REPUBLIKA.CO.ID, JAKARTA -- Pemerintah Bangladesh menyatakan bahwa proses repatriasi pengungsi Rohingya akan diselesaikan dalam kurun waktu dua tahun. Repatriasi rencananya akan dimulai pada Selasa (23/1) pekan.
Namun, Wakil Ketua Baznas, Zainulbahar Noor menyebutkan bahwa repatriasi tersebut akan sulit dilakukan dan bahkan membutuhkan waktu puluhan tahun.
"Pengembalian dari pengungsi itu tidak mudah. Banyak sekali persoalannya. Itu kalau pun bisa berjalan bisa puluhan tahun," ujarnya saat ditanya Republika.co.id dalam konferensi pers di Kantor Baznas, Jakarta Pusat, Jumat (19/1).
(Baca: Baznas Siapkan Rp6 Miliar Bantu Pengungsi Rohingya)

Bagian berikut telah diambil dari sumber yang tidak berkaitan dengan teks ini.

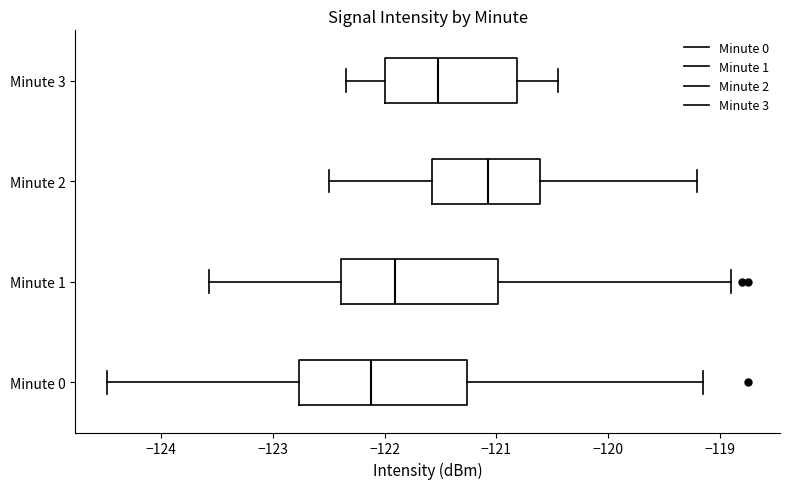

Which box's median line is the furthest to the right?

Minute 2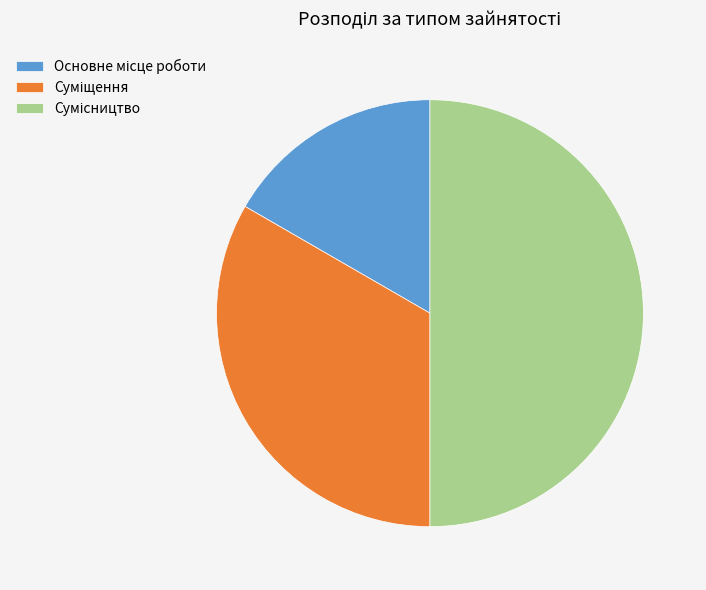

How many segments does this pie chart have?

3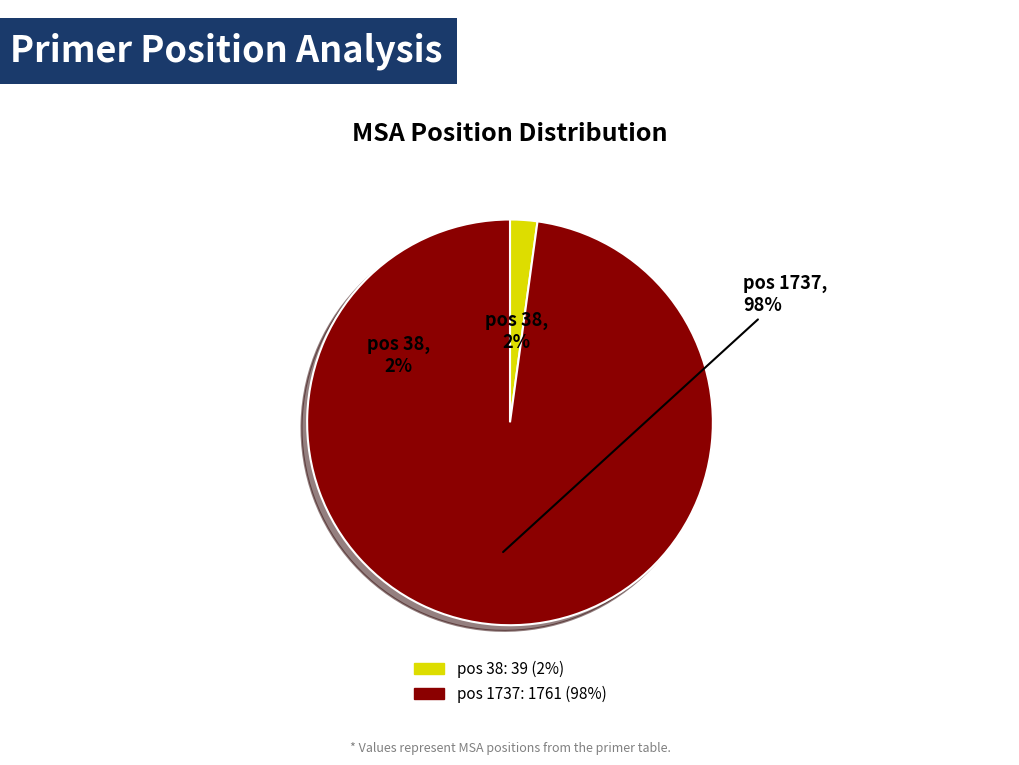

True or false: 1737 accounts for 99% of the total.

False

Sebelumnya, Vice President Aksi Cepat Tanggap (ACT), Ibnu Khajar juga mengatakan hal senada. Bahkan, ia menyebut bahwa kesepakatan antara Myanmar dengan Bangladesh tersebut merupakan gagasan paling "gila". Apalagi, infrastruktur di Myanmar sudah dibakar semua, sehingga para pengungsi Rohingya tidak mempunyai tempat untuk kembali ke desanya.
Rencananya, menurut Ibnu, mereka akan ditempatkan di sebuah desa di Mundu. Oleh karena itu, Ibnu menilai para pengungsi Rohingya akan kembali menempati tempat pengungsian, bukan pulang ke desanya.
"Tapi yang mengerikan Mundu ini tidak bisa diakses oleh lembaga kemanusiaan atau negara lain di luar Myanmar," ujar Ibnu kepada Republika.co.id, Kamis (18/1).
Ibnu pun menilai repatriasi tersebut disepakati karena Bangladesh tidak ingin berlama-lama menampung etnis Rohingya di negaranya. Sementara, Myanmar diduga hanya menggunakan kesepakatan ini untuk memperbaiki citra buruknya di dunia Internasional.
Untuk itu, bantuan kemanusiaan harus tetap dilakukan oleh lembaga-lembaga kemanusiaan kepada pengungsi Rohingya. Bantuan pangan, kesehatan dan pendidikan harus tetap digulirkan guna meringankan penderitaan para pengungsi.